Question

In: Accounting

Question #1: Holly Sports balls has three product lines in its retail stores: soccer balls, baseballs,...

Question #1: Holly Sports balls has three product lines in its retail stores: soccer balls, baseballs, and tennis balls. Results of the fourth quarter are presented below:

                                              Soccer Balls   Baseballs   Tennis Balls      Total

Units sold                             1,000           2,000           2,000          5,000

Revenue                            $22,000       $40,000       $23,000      $85,000

Variable departmental costs 15,000         22,000         12,000        49,000

Direct fixed costs                  1,000           3,000           2,000          6,000

Allocated fixed costs             8,000           8,000           8,000       28,000

Net income (loss)              $ (2,000)       $ 7,000        $ 1,000      $ 6,000

The allocated fixed costs cannot be avoided. There will be no changes in the demand of individual products caused by changes in other product lines.

Instructions

What will happen to profits if Holly Sports balls discontinues the Soccer Balls product line?

Solutions

Expert Solution

Current profit of Holly sports balls before discontinuation = $6,000

If soccer balls product line is discontinued, the company will still need to incur allocated fixed cost as they are unavoidable. The only difference it will make is that the allocated fixed cost part of soccer balls line product will be allocated between other two divisions.
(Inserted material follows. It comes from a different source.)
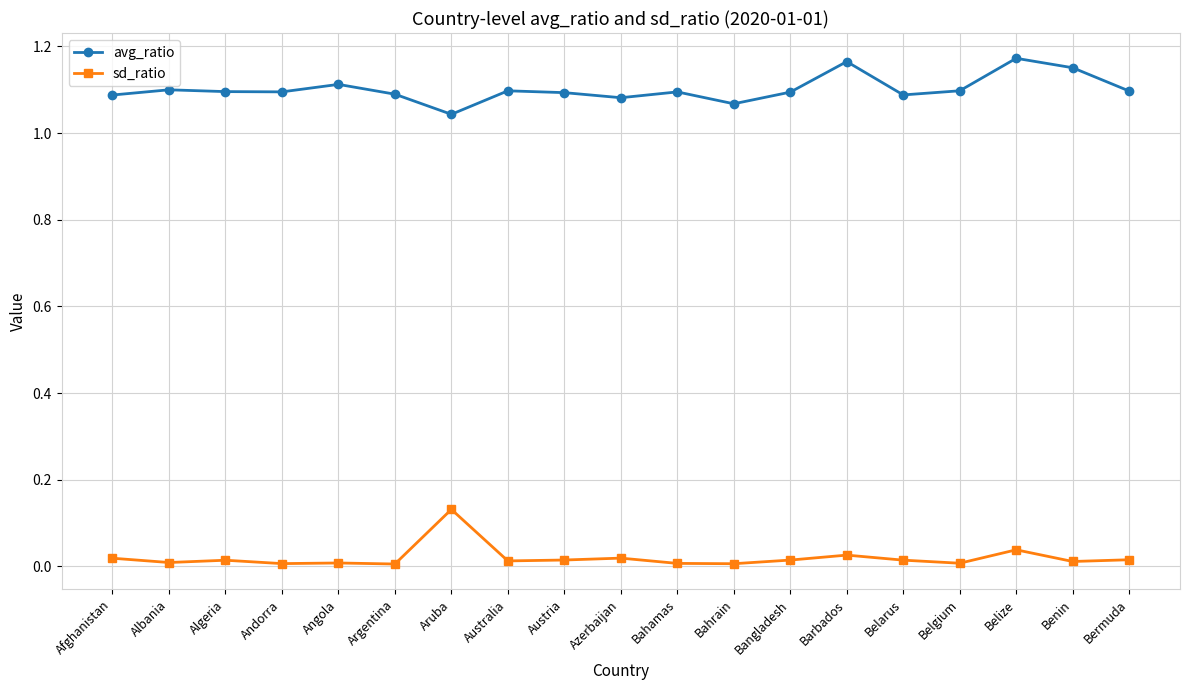

At which label does sd_ratio reach its peak?

Aruba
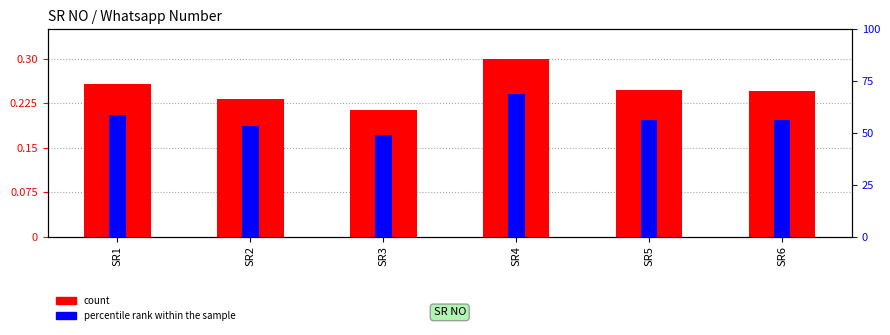

Which series has the largest range (max minus min)?

count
Direct fixed costs will still need to be spent as they are incurred only if the Soccer Balls product line is continued.

Hence, if Soccer Balls Product Line is discontinued the company will lose revenue and will not have to spend Variable department cost and direct fixed costs.

Hence, the profit that will be lost if Soccer Balls Product Line is discontinued = Revenue - Variable departmental cost - Direct fixed costs

= $22,000 - $15,000 - $1,000 = $6,000

Hence, the profit of the company after discontinuation = Profit before discontinuation-Loss of profit from discontinuation

Hence, the profit of the company after discontinuation = $6,000 - $6,000 = $0

Hence, the profit of the company will reduce to $0 from $6,000 if they discontinue the Soccer Balls product line.